Di sejumlah kawasan di dunia ini, wanita
banyak terlibat dalam arus imigrasi desa kota, mayoritas penduduk di banyak
perkotaan terdiri dari kaum wanita. Meskipun secara historis perpindahan kaum
wanita selalu dalam rangka mengiringi sang suami. Tetapi akhir-akhir ini banyak
wanita yang merantau sendirian ke kotakota meninggalkan keluarganya di kampung
dalam rangka mencari peluang-peluang ekonomi guna meningkatkan status dan taraf
hidupnya.
Seperti halnya di negara berkembang lainnya,
Indonesia mengalami tekanan berat dari pertambahan jumlah angkatan kerja yang
terus meningkat setiap tahunnya, penyediaan lapangan usaha bagi mereka
merupakan masalah nasional yang paling rumit dalam situasi perekonomian yang
tidak terlalu cerah seperti sekarang, sebagai akibat belum pulihnya resesi
ekonomi. Penyediaan lapangan usaha bagi wanita memerlukan pertimbangan khusus
mengingat adanya hambatan norma budaya atau agama sehingga tidak setiap
lapangan usaha cocok untuk mereka. Wanita di Indonesia boleh dikatakan sangat
beruntung dibandingkan dengan di Negara lainnya.
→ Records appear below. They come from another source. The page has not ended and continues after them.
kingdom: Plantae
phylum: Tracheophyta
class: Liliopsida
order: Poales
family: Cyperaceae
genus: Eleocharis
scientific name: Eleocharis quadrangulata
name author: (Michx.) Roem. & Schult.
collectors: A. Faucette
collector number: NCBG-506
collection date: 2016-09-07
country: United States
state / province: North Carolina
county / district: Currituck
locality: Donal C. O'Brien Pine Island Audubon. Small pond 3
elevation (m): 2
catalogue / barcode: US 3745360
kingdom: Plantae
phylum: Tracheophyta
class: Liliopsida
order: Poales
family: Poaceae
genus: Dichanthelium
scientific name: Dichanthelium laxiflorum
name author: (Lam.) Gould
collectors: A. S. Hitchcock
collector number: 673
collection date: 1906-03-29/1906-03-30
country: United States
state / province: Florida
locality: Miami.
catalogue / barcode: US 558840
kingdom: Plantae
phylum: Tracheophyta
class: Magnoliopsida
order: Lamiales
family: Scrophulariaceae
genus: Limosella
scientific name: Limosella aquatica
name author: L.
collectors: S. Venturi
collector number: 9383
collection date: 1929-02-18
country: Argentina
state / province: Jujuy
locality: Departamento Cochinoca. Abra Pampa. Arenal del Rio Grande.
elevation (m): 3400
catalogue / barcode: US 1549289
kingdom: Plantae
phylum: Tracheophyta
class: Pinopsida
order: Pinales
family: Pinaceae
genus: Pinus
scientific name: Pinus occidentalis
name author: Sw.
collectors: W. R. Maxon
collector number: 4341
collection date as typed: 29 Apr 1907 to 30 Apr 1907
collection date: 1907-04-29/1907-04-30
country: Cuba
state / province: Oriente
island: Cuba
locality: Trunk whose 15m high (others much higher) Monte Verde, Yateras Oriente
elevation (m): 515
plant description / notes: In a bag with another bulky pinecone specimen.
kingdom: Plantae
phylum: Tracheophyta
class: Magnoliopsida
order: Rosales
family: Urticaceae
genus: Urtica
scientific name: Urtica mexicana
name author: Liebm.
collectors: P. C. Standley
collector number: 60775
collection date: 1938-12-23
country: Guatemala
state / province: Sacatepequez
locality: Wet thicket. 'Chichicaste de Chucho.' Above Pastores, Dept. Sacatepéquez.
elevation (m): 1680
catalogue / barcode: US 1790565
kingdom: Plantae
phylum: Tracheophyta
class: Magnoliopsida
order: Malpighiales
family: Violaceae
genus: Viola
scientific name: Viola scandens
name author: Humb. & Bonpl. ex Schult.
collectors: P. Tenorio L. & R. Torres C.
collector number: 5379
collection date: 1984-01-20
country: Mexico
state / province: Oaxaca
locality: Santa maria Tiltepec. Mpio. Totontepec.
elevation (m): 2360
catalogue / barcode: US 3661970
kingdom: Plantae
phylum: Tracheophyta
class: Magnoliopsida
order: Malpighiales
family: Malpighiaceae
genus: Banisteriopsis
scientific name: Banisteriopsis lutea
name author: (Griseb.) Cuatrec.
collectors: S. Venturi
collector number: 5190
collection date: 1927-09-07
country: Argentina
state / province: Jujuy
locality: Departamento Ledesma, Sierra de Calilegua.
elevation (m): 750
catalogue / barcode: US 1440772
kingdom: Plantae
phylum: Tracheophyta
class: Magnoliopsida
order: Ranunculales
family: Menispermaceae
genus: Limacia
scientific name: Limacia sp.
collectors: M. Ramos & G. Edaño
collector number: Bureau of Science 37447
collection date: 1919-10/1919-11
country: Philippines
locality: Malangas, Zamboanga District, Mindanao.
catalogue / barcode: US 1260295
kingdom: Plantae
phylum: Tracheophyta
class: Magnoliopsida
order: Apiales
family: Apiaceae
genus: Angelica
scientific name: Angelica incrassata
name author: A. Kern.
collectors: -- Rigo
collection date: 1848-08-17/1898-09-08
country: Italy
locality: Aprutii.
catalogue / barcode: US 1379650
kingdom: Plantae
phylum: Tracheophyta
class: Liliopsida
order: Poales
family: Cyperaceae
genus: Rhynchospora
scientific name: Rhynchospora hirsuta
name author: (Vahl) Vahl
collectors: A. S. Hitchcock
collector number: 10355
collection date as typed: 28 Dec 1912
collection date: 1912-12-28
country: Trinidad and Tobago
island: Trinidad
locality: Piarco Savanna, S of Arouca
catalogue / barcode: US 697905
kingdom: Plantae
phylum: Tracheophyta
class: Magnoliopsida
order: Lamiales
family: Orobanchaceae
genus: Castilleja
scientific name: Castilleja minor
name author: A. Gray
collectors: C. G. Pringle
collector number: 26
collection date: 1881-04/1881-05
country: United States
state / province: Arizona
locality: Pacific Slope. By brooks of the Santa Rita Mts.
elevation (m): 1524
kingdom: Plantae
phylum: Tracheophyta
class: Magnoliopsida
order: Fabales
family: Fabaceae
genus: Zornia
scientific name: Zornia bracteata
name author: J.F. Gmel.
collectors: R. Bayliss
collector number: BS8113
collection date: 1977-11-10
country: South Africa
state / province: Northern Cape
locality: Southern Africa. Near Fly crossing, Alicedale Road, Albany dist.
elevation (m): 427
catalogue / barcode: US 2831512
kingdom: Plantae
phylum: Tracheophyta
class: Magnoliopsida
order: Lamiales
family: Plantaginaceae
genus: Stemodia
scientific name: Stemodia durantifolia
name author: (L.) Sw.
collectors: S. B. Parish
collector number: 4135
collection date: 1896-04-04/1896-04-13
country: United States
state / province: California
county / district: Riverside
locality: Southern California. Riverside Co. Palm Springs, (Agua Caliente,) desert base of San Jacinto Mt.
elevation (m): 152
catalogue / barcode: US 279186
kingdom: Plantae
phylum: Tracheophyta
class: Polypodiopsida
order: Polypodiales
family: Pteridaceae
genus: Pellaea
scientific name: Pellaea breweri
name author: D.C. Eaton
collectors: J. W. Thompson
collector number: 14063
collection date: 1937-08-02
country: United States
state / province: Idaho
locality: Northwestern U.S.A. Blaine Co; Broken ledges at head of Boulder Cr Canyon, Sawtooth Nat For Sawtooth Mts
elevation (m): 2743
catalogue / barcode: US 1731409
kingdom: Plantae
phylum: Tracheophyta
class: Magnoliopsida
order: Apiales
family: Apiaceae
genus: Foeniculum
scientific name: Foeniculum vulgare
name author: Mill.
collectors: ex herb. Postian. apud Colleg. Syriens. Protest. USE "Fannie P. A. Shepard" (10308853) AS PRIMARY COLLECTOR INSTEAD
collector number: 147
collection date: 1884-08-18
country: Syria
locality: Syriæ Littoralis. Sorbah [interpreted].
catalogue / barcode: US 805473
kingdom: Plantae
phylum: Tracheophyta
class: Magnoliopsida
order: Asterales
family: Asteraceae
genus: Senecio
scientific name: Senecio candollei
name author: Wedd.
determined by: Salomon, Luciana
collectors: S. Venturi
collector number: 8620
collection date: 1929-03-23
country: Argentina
Wanita di Indonesia berpeluang sama besarnya
dengan laki-laki dalam memasuki lapangan kerja. Di beberapa negara lain seperti
wanita-wanita Hindu dan Arab wanita kurang mendapat tempat dalam kegiatan
ekonomi di perkotaan. Wanitawanita Hindu dan Arab bukan saja tidak hadir
sebagai penjual di pasar-pasar, mereka juga minoritas sebagai pembeli, karena
prialah yang berbelanja makanan maupun pakaian. Kenyataan ini sangat berbeda
dengan keadaan di Indonesia, di mana kegiatan perdagangan menurut hasil
beberapa penelitian justru didominasi oleh kaum wanita.
Wanita merupakan sumber daya ekonomi yang
tidak kalah penting dibandingkan dengan pria, wanita sesungguhnya memegang
fungsi yang sangat penting dalam keluarga. Keberadaan wanita dalam rumah tangga
bukan sekedar pelengkap reproduksi saja, namun lebih daripada itu banyak
penelitian membuktikan bahwa wanita ternyata seringkali memberikan sumbangan
yang besar bagi kelangsungan ekonomi dan kesejahteraan rumah tangga serta
masyarakat.
Tingkat partisipasi kerja wanita pada umumnya
memang masih rendah bila dibandingkan dengan pria. Di mana jumlah tenaga kerja
perempuan yang terlibat dalam pasar kerja hanya sekitar separuh dari jumlah
pria (Suyanto, 2006). Tetapi keberadaan wanita yang secara absolut lebih besar
dari pada penduduk laki-laki, wanita merupakan potensi yang harus dimanfaatkan
untuk menunjang kelancaran proses pembangunan. Pemberdayaan wanita harus
dilakukan sesegera mungkin agar wanita dapat mengisi kegiatan pembangunan
sehingga anggapan bahwa wanita itu hanya menjadi beban pembangunan bisa
dihilangkan.
Walaupun kaum wanita banyak terlibat dalam
berbagai kegiatan ekonomi, mereka cenderung hanya menggeluti usaha sangat kecil
atau sambilan sebagai bagian dari strategi kelangsungan hidup keluarganya.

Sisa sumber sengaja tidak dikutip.